- [Excerpt]
··········

[PATCH] D16829: An implementation of Swing Modulo Scheduling
Brendon Cahoon via llvm-commits
llvm-commits at lists.llvm.org
Wed Feb 3 14:52:04 PST 2016
bcahoon added inline comments.
Comment at: lib/CodeGen/MachinePipeliner.cpp:3057-3059
@@ +3056,5 @@
+// Create branches from each prolog basic block to the appropriate epilog
+// block. These edges are needed if the loop ends before reaching the
+void SwingSchedulerDAG::addBranches(MBBVectorTy &PrologBBs,
> bcahoon wrote:
> > materi wrote:
> > > I do not understand how this works when more than one iteration starts to execute in the prolog.
> > >
> > > For example if the runtime trip count is 1, and 2 iterations are started in the prolog. Don't you miss executing some instructions from the only loop iteration?
> > >
> > > If this is not a bug, maybe you can add a test case that shows how this works?
> > If two iterations are started in the prolog, then we generate two prolog basic blocks, and two epilog basic blocks. At the end of each prolog basic block, we add a compare and branch to the corresponding epilog basic block (the fall through is to the next prolog block or the kernel). This means that the first prolog block contains instructions from stage 0 and the second prolog block contains instructions from stage 1 and the 2nd iteration of stage 0.
> > In your example, with a run-time trip count of 1, the first prolog block branches to the last epilog block, and the instructions in the last epilog block are the first iteration of instructions scheduled in stage 1 and stage 2.
> > The swp-max.ll test case shows a pipelined schedule with 2 prolog and epilog blocks.

··········

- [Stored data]
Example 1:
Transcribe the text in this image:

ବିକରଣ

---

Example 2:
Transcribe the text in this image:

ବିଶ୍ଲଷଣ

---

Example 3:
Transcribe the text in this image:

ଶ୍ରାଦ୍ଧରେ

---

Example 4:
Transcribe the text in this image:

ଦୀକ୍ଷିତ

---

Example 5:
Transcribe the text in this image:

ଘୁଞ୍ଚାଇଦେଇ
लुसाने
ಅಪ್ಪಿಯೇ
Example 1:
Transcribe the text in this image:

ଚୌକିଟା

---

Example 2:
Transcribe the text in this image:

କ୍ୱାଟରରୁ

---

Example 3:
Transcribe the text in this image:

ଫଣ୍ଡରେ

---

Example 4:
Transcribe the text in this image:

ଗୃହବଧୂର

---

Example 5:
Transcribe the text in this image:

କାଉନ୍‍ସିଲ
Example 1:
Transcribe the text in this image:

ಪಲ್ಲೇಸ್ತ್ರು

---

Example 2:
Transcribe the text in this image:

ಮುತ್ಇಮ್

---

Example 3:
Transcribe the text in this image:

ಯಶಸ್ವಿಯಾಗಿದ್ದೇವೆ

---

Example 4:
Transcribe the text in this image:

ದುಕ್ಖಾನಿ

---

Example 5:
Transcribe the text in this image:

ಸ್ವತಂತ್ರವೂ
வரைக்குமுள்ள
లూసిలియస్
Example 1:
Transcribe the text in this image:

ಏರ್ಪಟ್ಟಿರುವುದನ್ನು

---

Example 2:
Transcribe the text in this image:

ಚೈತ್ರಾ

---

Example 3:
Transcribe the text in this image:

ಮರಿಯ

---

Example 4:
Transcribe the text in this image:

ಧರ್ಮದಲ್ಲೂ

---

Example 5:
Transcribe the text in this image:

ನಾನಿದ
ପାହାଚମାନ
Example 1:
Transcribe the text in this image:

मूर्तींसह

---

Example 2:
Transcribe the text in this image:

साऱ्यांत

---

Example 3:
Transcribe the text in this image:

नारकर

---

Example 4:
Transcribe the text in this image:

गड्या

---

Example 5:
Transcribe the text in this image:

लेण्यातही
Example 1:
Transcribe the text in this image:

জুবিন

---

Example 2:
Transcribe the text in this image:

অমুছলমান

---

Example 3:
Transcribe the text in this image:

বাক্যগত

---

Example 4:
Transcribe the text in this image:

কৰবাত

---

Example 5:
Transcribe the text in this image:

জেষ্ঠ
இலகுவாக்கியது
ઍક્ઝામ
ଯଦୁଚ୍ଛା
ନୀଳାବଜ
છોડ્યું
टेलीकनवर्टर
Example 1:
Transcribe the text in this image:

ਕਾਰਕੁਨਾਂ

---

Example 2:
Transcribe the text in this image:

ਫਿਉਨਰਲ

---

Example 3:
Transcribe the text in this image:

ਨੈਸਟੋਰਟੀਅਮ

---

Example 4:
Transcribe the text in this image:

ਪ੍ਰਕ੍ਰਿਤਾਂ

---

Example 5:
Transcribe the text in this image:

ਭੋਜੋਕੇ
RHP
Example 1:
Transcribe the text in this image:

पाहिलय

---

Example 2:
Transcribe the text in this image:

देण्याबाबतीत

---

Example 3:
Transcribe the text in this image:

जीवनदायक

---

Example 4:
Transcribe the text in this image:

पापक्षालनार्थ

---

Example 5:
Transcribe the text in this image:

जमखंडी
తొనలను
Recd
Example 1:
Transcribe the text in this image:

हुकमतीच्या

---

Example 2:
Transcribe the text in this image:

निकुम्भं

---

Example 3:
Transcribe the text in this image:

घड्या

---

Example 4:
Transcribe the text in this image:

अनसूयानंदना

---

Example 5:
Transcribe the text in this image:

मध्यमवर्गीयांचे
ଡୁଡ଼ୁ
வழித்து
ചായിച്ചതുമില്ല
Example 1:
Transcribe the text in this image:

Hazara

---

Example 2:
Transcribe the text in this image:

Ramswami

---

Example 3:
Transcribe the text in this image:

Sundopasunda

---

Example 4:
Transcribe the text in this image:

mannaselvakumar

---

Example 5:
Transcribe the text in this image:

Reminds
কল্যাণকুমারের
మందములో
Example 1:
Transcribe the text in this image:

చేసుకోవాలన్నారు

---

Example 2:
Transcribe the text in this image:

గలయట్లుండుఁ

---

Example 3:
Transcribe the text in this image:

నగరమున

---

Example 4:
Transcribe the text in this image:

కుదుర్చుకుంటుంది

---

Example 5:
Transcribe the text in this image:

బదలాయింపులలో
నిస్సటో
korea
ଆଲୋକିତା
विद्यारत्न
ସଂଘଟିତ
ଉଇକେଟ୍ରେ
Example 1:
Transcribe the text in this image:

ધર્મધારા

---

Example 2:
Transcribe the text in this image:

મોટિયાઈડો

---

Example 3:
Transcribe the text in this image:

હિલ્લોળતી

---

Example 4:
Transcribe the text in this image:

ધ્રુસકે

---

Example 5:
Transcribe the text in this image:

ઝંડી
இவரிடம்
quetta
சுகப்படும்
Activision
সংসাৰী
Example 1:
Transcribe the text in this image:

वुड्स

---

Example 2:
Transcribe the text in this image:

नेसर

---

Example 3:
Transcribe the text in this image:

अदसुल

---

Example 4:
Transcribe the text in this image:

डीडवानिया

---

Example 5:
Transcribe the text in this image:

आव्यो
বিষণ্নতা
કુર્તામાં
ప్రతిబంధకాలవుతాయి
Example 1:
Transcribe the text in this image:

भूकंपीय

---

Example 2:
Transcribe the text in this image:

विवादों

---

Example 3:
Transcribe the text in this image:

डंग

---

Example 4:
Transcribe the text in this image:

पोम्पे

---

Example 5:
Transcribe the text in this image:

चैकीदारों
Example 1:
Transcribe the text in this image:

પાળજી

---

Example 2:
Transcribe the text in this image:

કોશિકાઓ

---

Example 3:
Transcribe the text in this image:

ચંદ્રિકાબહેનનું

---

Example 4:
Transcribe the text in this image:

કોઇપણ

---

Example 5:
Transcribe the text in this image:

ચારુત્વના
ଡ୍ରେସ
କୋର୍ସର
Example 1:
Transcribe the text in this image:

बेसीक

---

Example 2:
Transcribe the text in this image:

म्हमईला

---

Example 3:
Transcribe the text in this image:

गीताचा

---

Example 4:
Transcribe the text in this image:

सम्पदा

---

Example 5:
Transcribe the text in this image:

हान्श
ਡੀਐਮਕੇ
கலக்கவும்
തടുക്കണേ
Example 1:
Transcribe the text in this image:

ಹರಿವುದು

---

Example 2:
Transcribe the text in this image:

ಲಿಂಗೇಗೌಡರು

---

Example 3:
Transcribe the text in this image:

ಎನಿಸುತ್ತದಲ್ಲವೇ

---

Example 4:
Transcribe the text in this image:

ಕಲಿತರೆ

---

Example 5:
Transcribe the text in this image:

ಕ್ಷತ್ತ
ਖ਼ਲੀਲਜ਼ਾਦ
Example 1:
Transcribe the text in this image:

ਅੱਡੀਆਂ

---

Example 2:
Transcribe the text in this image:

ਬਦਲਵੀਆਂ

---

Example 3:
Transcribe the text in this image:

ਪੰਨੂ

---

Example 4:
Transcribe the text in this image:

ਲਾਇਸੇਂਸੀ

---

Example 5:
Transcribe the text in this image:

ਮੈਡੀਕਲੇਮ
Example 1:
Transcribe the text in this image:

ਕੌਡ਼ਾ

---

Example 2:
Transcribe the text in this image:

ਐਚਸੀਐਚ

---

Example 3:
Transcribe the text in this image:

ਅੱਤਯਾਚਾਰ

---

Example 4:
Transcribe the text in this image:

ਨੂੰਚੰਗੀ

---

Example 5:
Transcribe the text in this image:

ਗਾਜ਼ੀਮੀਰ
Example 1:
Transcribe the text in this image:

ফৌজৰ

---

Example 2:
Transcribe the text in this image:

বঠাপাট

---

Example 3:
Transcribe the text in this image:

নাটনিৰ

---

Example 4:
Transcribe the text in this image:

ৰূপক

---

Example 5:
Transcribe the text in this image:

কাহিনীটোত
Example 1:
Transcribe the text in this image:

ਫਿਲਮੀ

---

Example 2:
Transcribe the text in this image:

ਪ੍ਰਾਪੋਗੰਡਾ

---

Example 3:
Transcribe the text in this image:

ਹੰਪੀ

··········

- [Exercises]
(A) According to the patch discussion, which test case shows a pipelined schedule with 2 prolog and epilog blocks?
(B) Turn the paragraph of the patch discussion that begins "If two iterations are started in the prolog" into a short bulleted list that keeps its main facts.
(C) Resume the patch discussion after its final sentence.

- [Response list]
(A) The swp-max.ll test case.

(B)
- When two iterations are started in the prolog, two prolog basic blocks and two epilog basic blocks are generated.
- Each prolog basic block ends with a compare and branch to the corresponding epilog basic block.
- The fall-through goes to the next prolog block or the kernel.
- The first prolog block contains instructions from stage 0.
- The second prolog block contains instructions from stage 1 and the 2nd iteration of stage 0.

(C)
> Thank you! I think I understand how it works now. The prolog and epilog blocks are not the "bundles" of the SWP prolog and epilog. The jump label for my trip count = 1 case is put in the middle of the first "epilog bundle".
> But what if there are loop carried 0-latency dependences in the graph? This will force a certain order within the kernel to allow correct bundling in a later step. Can this be handled?
If I'm understanding your question, then yes - we do handle the case of a loop carried 0-latency instruction. The order of the instructions in the prolog and epilog blocks is different than the order in the pipelined schedule. The prolog/epilog instructions appear in the original instruction order (i.e., prior to pipelining), and they are grouped by the pipelined stage.
As an example, lets say there are 3 stages, numbered 0,1,2, so there will be two prolog blocks and two epilog blocks. The first prolog contains instructions from stage 0 in the original order. The last epilog contains instructions from stages 1 and 2 in original order. If the loop contains only 1 iteration, then the stage 0 instructions in the first prolog are executed, and control jumps to the last epilog block to execute the first iteration of instructions from stages 1 and 2.
In the second prolog, we first generate the instructions from stage 1 in the original order, and then stage 0 in original order. In the second to last epilog, we generate instructions for stage 2 in the original order. If the loop has 2 iterations, then the 2 prolog bocks execute instructions from stage 0 twice, and stage 1 one. The 2 epilog blocks execute instructions from stage 2 twice and stage 1 once.
I hope this makes sense and answers your question correctly. Let me know.